Clouds of undulating amber clog expansive airport sky.
Sleek Uber’s rise to highway’s crest spills terse driver’s plaintive cry,
To the One who is Eternal while God averts the Eye.
Incessant coughing? Penance for all who live the lie.
Sidle down that sidewalk. Plug up eager ears.
Cellphone screen lures bleary eyes, remorse releases tears.
Devices hide the homeless cries. Compassion disappears.
NPR may tell you what has happened in the war.
ESPN disgorges baseball highlights with the score.
Poisoned air’s a warning, friend, that climate threats are real.

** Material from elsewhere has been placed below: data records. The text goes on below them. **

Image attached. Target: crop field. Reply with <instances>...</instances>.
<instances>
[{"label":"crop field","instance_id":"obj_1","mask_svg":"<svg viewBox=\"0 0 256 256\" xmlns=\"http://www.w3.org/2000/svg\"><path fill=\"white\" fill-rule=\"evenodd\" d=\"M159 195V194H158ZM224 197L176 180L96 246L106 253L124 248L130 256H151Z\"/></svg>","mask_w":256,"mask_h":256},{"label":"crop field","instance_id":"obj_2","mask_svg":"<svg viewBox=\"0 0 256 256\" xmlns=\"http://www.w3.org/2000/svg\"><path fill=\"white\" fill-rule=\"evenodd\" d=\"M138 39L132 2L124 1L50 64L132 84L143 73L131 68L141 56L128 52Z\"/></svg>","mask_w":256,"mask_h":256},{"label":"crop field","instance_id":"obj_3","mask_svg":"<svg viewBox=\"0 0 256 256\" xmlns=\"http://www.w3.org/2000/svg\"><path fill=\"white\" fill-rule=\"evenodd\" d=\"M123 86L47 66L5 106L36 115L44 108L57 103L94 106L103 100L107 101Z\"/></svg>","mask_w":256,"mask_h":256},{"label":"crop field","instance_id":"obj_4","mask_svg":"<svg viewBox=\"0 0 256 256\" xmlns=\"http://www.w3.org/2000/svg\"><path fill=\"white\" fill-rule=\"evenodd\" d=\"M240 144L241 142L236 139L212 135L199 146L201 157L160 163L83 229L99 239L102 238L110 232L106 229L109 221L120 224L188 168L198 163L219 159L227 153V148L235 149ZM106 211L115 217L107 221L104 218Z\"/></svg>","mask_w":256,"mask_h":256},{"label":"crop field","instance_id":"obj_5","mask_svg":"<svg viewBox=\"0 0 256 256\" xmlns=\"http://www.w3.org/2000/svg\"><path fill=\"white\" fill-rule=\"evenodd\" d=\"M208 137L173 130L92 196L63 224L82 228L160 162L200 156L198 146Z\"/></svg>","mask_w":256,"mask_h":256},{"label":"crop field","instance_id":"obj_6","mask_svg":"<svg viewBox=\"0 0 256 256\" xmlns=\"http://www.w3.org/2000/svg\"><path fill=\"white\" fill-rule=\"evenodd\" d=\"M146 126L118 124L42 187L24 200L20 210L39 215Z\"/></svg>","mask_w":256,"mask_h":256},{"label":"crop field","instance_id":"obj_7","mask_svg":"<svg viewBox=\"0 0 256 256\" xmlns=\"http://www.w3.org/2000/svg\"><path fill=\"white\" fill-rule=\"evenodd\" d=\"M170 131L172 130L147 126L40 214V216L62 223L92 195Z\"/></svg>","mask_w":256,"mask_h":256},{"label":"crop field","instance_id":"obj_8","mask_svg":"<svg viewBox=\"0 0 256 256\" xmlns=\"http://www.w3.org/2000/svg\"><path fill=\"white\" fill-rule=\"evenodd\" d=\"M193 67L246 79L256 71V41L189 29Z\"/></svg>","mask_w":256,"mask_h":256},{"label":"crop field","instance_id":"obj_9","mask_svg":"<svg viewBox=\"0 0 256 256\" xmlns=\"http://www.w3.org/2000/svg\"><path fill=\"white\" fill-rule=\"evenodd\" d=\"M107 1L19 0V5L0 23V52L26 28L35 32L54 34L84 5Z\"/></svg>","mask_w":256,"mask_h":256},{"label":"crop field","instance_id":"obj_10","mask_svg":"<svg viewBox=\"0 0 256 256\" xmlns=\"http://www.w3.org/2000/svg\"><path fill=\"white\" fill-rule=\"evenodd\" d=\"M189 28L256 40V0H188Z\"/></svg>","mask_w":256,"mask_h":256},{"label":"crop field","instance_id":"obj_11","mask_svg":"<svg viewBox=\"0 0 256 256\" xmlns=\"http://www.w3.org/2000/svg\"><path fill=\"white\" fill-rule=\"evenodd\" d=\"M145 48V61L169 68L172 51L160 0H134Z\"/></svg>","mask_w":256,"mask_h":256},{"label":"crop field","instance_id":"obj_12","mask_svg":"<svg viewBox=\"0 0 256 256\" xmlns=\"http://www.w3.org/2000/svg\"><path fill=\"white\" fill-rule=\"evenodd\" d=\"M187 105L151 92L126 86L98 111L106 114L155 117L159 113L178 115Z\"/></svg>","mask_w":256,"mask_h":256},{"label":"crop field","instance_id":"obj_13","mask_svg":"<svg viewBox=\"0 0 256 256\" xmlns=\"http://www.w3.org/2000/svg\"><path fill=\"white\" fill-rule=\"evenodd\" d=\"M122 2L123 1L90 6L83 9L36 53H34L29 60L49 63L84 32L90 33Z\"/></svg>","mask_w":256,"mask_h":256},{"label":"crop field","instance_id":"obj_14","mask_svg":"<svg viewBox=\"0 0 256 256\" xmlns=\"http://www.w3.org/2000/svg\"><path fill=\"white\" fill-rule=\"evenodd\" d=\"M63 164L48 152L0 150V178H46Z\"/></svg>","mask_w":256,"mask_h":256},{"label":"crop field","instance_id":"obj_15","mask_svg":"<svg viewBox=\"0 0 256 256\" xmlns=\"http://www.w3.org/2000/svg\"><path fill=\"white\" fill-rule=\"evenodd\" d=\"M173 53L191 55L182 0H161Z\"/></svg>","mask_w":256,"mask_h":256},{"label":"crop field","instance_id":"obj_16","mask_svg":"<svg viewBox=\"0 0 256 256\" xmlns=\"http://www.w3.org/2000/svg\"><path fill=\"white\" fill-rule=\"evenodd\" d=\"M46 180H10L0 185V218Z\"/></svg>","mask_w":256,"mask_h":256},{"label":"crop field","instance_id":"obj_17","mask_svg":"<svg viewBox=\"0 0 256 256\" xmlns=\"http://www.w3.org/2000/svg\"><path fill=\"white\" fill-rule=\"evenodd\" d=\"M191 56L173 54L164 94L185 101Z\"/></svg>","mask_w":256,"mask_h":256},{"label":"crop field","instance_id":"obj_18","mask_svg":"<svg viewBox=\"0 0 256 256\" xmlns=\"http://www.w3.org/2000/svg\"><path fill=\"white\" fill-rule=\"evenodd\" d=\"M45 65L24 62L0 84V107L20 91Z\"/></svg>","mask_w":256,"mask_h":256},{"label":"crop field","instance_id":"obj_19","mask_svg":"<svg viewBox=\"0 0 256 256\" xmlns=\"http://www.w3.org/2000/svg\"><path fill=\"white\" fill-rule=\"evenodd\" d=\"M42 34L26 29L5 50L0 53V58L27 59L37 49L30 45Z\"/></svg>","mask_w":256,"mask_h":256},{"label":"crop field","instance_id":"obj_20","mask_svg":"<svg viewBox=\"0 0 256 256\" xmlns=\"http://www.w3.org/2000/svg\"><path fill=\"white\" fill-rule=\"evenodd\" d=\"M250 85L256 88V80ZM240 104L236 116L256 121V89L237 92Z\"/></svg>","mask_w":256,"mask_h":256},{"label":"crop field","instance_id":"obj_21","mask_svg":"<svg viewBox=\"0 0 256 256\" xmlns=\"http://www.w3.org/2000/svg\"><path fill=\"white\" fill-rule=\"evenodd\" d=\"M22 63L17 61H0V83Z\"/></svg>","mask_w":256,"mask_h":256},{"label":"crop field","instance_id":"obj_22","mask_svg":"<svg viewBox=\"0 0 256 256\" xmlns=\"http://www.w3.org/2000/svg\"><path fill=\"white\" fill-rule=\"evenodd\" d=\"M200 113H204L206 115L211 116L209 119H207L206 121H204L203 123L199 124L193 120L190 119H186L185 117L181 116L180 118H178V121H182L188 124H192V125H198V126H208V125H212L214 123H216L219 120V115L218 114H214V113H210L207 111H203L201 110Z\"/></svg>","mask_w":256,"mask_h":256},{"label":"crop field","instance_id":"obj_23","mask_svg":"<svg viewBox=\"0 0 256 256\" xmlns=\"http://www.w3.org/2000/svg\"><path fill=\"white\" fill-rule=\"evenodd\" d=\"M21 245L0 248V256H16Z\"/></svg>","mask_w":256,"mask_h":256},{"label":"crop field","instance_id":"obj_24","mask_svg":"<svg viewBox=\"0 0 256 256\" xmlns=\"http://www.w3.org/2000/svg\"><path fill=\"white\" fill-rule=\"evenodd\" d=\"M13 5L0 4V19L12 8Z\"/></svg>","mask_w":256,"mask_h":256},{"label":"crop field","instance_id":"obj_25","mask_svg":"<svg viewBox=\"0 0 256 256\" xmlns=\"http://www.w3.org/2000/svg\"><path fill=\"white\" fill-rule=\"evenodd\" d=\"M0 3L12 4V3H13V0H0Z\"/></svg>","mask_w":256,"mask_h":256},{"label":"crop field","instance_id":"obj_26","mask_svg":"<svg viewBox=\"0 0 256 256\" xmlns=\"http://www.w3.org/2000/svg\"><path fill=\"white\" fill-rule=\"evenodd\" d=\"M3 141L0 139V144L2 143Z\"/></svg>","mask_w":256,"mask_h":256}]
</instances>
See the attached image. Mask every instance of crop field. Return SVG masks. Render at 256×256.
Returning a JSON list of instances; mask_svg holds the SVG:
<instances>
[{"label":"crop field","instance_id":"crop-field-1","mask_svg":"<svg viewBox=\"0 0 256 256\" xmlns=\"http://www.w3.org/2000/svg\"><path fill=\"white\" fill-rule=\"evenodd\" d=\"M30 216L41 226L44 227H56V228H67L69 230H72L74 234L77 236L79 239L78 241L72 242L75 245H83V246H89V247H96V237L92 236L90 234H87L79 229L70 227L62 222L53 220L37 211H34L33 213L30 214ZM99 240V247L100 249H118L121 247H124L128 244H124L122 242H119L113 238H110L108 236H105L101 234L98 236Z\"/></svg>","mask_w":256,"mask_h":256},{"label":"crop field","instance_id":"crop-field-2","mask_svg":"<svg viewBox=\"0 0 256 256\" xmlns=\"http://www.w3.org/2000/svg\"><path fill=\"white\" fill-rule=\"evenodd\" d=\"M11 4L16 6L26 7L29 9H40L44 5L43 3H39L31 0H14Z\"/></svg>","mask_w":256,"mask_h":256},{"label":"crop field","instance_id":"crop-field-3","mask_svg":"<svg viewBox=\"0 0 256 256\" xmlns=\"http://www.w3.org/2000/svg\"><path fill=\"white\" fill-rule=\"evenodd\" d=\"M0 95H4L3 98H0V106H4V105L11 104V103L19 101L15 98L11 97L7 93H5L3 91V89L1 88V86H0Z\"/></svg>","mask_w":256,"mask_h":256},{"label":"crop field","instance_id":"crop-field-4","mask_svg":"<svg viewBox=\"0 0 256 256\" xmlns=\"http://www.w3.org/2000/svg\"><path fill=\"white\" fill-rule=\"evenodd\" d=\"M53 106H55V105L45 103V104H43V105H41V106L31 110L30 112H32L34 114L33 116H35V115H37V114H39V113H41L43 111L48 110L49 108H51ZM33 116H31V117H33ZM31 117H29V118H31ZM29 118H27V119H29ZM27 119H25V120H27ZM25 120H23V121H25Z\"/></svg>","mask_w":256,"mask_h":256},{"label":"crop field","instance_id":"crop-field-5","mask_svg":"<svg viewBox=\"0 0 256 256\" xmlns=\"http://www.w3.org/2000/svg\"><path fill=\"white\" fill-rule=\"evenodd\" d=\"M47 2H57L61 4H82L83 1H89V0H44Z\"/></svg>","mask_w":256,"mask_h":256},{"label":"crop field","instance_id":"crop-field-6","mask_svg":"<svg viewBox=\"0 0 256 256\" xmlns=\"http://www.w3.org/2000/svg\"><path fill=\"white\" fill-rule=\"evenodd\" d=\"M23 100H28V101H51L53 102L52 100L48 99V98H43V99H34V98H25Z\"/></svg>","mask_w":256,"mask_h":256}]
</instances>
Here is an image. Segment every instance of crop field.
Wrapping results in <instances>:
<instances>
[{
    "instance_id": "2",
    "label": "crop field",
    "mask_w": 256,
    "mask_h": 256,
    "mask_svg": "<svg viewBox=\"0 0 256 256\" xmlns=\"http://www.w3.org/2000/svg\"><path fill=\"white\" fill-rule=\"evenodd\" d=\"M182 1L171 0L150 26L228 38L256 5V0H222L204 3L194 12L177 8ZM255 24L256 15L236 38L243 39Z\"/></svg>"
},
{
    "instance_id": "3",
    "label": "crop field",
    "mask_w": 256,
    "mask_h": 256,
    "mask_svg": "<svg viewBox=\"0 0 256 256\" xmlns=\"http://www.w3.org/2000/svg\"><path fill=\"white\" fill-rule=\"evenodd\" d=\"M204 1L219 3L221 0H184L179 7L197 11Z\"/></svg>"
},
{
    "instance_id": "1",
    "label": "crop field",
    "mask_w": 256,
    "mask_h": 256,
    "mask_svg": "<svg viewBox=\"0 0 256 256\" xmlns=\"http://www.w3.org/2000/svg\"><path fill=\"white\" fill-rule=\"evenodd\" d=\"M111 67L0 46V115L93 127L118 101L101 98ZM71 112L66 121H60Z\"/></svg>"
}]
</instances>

How soon folks put the mask aside, let Covid vaccines lapse.
Elders replicated Vietnam’s debacle in Afghanistan’s collapse.
Will billions more for Ukraine save it from a fall?
Who will feed our land of plenty’s hungry? Leaders ignore all:
Living wage? Too costly! Lurid tabloid headlines show that crime is on the rise!
Ignore the research studies citing homicide’s demise.
Later for the candy migrant mama sells on trains.
Spit shining dusty wingtips might earn her tainted coins.
Money for the homeless just exacerbates their pain.
Smoke or drink that follows keeps their lives the same.
Cops, keep them off our subways, especially to sleep!
Let them stay in shelters till they get up on their feet.
I have struggles too, you see. Deadlines in the office.
Distractions when I’m home. Did I work enough?
Too long at lunch? The city’s recent rent hike put my budget in a crunch.
It’s cocktails with a friend at night. Back home I stream a show.
I dislike the world’s direction. How to change it, I don’t know.
We’re polarized like magnets. Fascist threats dissolve King’s Dream.
Scant hope flows from protest scene.
Citizens United raised the powers of the rich.
Congress heeds the greedy calls but hides within
Its august office buildings when our side fills their hallowed halls.
Local solons, also shielded by the staff, treat outsized
Wealth as wheat, dismiss us as chaff. Elders proved that we gain power
When we size up one another with an empathetic eye.
Extend your hand, stride forward as we set about a plan.
Forego your building brands. Restore the common good.
Stay true to augment what we have as one. Trust benefits accrue.
The amber cloud was prelude. Beware the hurricane.
We can’t yet touch the miser class that profits from despair.
But history recycles lessons: Corruption’s bills come due.
1 comment
“Document 14” is an insightful, literary poem. It speaks profound truths about our American society. It is also a remarkable sonnet that fills me with hope, with that last line, “Corruption’s bills come due.” Thank you for sharing.